There are only 64 individuals (including Scarlett) identified with the disorder so far, and she is the only person in Western Australia. There are no words to describe how life changing getting Scarlett’s diagnosis has been for us! Connecting with other families has meant the world. We are not alone anymore, and there are researchers working towards targeted therapies and treatments. But unfortunately, there is no cure for Scarlett’s condition!

Scarlett is a such a charismatic little girl. She is beyond happy and has a heart of gold and smile that lights up the room. We are so blessed to have her! She may never be able to sit, crawl, walk or any of those things, but our only hope is that we can continue to give Scarlett every possible opportunity so that she can blow us all away with her progress.

As much as we will always reach for the stars, we have to accept in our reality, and look to the future, to what she, and therefore us as a family, will need.

As Scarlett gets bigger it becomes increasingly difficult to lift her all the time. For example every time we need to feed her, bath her, change her nappy, take her in and out of equipment, transport her to appointments, do playtime or her exercises, or take her in and out of the cot etc., it requires a significant amount of manual handling on our part, as Scarlett is now over 16kg. The truth is things like a wheelchair, wheelchair accessible vehicle, hoist and home modifications, need to be considered so that caring for Scarlett is sustainable.

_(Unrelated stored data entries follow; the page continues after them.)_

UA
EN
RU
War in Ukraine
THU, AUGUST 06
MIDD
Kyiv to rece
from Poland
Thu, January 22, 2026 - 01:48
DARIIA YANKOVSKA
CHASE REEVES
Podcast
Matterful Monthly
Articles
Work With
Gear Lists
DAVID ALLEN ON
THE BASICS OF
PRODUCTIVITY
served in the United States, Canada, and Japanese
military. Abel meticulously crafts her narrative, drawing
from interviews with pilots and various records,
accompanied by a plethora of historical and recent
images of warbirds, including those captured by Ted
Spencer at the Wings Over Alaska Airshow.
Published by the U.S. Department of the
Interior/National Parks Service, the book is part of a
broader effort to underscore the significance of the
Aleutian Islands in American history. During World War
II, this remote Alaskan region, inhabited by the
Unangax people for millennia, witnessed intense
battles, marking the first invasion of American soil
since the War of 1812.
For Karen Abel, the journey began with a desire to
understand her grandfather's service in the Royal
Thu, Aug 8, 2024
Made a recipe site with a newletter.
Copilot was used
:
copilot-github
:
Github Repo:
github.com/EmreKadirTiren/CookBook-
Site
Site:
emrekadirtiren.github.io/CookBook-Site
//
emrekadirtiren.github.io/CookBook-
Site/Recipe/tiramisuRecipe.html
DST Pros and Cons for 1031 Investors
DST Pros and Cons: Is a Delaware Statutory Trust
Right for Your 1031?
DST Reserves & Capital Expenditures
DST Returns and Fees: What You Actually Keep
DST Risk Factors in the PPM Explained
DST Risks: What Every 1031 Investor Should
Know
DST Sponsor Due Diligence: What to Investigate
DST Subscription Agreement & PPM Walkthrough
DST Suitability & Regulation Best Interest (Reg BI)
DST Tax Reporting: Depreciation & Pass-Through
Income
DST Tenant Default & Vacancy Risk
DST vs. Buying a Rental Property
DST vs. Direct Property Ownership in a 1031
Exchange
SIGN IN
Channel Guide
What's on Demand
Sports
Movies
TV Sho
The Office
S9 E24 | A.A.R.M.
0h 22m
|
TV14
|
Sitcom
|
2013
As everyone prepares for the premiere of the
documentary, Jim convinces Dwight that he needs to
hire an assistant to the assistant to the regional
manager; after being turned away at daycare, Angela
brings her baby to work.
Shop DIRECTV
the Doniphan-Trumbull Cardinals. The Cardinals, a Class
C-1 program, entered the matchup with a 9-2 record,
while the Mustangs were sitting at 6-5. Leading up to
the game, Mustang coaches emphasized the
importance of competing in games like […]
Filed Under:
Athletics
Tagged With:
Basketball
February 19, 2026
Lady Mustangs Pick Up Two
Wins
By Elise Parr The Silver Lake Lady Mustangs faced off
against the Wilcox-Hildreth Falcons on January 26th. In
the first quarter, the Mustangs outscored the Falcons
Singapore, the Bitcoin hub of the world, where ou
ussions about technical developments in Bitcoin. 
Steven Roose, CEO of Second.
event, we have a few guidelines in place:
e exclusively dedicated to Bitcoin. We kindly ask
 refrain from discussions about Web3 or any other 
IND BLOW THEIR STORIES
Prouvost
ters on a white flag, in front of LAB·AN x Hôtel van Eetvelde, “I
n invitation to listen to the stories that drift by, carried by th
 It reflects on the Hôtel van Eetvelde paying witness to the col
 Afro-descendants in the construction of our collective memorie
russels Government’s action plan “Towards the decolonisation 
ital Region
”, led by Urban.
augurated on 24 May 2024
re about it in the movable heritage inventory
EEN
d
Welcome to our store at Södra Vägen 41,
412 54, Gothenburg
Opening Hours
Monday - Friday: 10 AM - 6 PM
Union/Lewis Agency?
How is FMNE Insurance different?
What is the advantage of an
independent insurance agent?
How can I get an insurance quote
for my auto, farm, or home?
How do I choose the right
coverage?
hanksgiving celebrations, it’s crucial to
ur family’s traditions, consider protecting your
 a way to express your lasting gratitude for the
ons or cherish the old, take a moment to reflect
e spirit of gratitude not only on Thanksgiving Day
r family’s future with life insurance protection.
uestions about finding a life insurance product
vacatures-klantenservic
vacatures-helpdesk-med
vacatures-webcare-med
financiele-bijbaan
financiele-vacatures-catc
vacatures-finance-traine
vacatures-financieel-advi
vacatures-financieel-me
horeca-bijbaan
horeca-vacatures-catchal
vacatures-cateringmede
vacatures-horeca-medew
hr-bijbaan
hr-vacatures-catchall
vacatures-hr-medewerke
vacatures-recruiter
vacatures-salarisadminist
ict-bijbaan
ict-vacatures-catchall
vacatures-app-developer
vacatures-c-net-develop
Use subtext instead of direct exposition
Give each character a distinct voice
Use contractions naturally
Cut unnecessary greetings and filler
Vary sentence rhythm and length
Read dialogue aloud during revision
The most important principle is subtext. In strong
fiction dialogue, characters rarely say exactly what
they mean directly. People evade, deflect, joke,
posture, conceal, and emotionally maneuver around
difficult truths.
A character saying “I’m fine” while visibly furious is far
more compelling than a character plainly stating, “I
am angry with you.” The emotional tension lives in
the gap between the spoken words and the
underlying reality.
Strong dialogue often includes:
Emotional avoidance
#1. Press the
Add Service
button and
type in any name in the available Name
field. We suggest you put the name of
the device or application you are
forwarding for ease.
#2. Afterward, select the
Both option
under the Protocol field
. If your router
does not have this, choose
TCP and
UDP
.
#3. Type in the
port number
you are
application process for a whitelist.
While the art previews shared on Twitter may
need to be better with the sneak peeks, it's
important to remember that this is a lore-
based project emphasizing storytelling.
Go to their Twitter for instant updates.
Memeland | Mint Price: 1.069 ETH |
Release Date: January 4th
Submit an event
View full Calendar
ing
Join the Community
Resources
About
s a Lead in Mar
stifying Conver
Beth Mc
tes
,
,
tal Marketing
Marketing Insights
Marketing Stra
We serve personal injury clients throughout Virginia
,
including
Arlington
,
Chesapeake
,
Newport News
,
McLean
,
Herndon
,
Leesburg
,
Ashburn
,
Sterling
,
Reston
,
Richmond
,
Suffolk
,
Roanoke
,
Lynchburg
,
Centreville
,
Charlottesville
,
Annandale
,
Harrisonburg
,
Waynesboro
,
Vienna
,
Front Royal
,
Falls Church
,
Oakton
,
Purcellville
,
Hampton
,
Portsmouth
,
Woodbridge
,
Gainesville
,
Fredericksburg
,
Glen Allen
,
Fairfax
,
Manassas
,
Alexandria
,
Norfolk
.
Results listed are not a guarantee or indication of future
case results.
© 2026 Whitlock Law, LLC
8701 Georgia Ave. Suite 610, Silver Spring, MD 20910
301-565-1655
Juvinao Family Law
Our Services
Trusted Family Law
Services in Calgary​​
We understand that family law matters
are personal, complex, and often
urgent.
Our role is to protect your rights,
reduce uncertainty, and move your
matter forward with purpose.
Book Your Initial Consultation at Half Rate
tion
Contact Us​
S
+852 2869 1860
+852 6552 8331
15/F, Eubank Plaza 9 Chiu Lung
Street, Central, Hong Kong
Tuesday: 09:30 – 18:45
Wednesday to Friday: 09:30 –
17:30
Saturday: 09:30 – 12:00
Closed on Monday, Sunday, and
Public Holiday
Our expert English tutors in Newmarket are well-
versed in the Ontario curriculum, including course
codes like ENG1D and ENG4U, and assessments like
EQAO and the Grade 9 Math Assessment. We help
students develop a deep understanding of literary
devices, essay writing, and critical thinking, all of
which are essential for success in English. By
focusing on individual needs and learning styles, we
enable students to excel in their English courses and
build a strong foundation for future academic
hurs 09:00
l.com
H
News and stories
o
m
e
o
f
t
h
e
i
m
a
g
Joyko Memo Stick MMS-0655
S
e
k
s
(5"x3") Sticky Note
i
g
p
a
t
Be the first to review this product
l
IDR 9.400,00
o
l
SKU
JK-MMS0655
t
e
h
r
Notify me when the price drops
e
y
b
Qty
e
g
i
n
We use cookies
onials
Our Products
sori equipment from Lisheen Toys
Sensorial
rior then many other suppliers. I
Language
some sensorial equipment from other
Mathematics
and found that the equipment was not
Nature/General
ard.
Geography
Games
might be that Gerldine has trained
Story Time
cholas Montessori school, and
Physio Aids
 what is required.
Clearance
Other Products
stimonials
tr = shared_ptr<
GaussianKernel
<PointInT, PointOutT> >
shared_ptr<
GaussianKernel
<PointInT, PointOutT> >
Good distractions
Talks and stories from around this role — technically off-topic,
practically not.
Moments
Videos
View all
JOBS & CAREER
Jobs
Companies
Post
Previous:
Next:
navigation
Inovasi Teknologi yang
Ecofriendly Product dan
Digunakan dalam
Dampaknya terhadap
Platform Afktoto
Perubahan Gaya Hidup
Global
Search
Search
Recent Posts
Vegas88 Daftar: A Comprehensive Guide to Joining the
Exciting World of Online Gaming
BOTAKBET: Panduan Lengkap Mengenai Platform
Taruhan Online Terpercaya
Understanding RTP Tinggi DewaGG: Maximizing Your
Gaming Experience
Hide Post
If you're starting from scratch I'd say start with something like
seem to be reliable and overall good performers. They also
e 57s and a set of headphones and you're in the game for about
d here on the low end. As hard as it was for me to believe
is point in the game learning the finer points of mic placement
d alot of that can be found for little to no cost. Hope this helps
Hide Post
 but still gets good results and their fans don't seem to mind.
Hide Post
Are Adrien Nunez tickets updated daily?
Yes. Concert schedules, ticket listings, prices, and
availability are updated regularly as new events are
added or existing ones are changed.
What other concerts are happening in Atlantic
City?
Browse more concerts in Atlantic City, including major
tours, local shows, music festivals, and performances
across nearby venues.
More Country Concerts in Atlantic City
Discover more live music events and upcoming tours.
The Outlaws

A wheelchair accessible vehicle is one of the biggest purchases we will have to come up with ourselves. At the moment, lifting Scarlett in and out of the car seat constantly, with her uncontrollable movements, can be dangerous, especially for me pregnant. A wheelchair accessible vehicle will make transporting Scarlett so much easier and safer, and make such a big difference to all our lives. But unfortunately, it is SO expensive. This is why we are fundraising!

We would be extremely grateful for any contribution big or small, and can't thank you all enough for your help. Your support means so much!!